Sunday, March 25, 2012

ObamaCare: The White Elephant Is Still In The Room

There has been much publicized in the mainstream media this weekend about the upcoming Supreme Court review of the controversial (and much contested) bill passed by the Obama Administration during the first year of his four year term in office.

Nothing much has changed.

The white elephant is still in the room...the United States Constitution.

This legislation not only flies in the face of that historic document and beacon of freedom in America.

It desecrates it.

Somehow, I find it rather odd that this legislation was passed at all. It also seems so very strange that it would be a black, "Constitutional" lawyer who would be behind this legislation, and his party "of the people."

Almost seems like it was ordained that way before the election was even held.

What better way to attempt to fool and re-educate the public that this bill will be one which the people will benefit, by a party supposedly known to be more representative of the people, than the Republicans - the party of corporate America.

Just who will benefit from this legislation....hmmm...

The medical community. The insurance and financial sector. The lawyers. The politicians.

The big four.

Who will be the victims?

The American public.

I listened today while some of those "political analysts" spoke of just how difficult this review would be, and how both sides can see it going either way. Using every tool in their arsenal in order to back up the positive merits of this legislation.

Which, way back when, was presented to the public with a carrot and stick.

The carrot? No insurer can refuse to insure those with pre-existing conditions (no mention of any governmental regulation on just how MUCH those insurers then can charge individuals seeking insurance after a death sentence diagnosis, or chronic illness, or on the level of profits and money those insurers will be making hand over fist if Washington can shore up the "search and seizure" portions of the bill which enforcement of that individual mandate will involve).

Many of the Democrats and Republicans keep citing the "commerce clause" as being the fundamental linchpin in whether or not this legislation will eventually be deemed Constitutional.

Using past "judge made case law" as their argument as precedence.

I've got news for those media pundits, lawyers and others who continue to murky those waters.

The Commerce clause as it was written was intended to protect the individual Americans FROM the corporate, and protect state funded industries from "foreign" (outside the U.S.) or domestic (outside the state) undue competitition across state lines.

Meaning, it is the clause that gives Washington the power to "regulate" those insurance companies, huge medical clinics, and health care networks.

Problem is, due to all the monies Washington has poured into the "tech" industry, including medical technology, unfortunately the mindset seems to be that it is now the American people that will need to pay the piper for Washington's past largesse.

Since so many Americans are living longer (although those actuarial tables have changed little the past three decades) or due to the fact that there will be a larger aging public with the baby boomers, than there was with the World War II generation (if we all don't die from starvation, or homelessness first).

The Commerce clause gives Washington the power to "mandate" that Americans (individually) must purchase health insurance OR ELSE?

Hardly.

The insurance sector is also simply another branch of Wall Street and the financial sector.

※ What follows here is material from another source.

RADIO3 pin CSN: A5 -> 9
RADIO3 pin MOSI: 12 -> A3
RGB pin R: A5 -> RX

And many of those national insurance companies are not even domiciled in the United States, those "free trade" agreements have become so generous to foreign countries the past thirty years.

I see that individual mandate as one included in order to gradually phase out Medicare over time and turn the entire "life and death" decisions over to insurance companies (foreign or domestic).

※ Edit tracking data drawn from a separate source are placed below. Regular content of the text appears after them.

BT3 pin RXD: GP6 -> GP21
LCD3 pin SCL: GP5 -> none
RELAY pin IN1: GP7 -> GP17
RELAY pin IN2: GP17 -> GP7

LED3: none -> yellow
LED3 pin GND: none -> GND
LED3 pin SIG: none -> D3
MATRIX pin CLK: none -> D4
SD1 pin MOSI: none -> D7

Without having to give any of those monies the boomers, especially, have paid into that program over the years since 1964.

Another banner year in legislation.

While then also raising the Social Security age at the same time in order to marginalize as many of the boomers under those programs as possible.

My question, though, is this...

How in the world does Washington believe or expect that Americans, especially those over 40, who are now homeless AND jobless (due to the mortgage mess, and tax credits now given for hiring younger workers to those national corporations) will be able to afford to buy health insurance, no matter what the price.

When their unemployment is running out, and the job market shrinking (except those jobs which would be created by passing this legislation in the public sector (enforcement) and private sector (a few insurance agents, since most of those "cut rate" programs will be "buy online," without involvement of a human, I assure you).

Just how can Washington justify this legislation, given that in many states throughout the nation those older workers contributed to both the building, and budgets of those hospitals through their property taxes, and the tuition for those doctors through also those same property taxes at local universities?

Except, of course, for all those foreign doctors who are being trained in U.S. medical schools from India and South America, for lower wages for those corporate health care networks.

Will Washington be putting all those homeless and jobless Americans who do not or cannot comply with the mandate in the privatized state or federal jails, in order to at least make their revolt beneficial to another corporate campaign donor.

The White Elephant lives on...still.

If this law is upheld by some legal slight of hand by those black robed arbiters of Constitutional understanding (using case law, rather than intent, as their standard) - do Americans who have contributed to Medicare since 1964 get their money back so that they can pay those cut rate premiums? Or the Social Security that won't be collected by all those boomers who are not wealthy enough after this past ten year economic tsunami given to their next of kin as suvivor's benefits?

I hope that is also deliberated this week.

The "taking" of the cash for fraudulent purposes, without refund.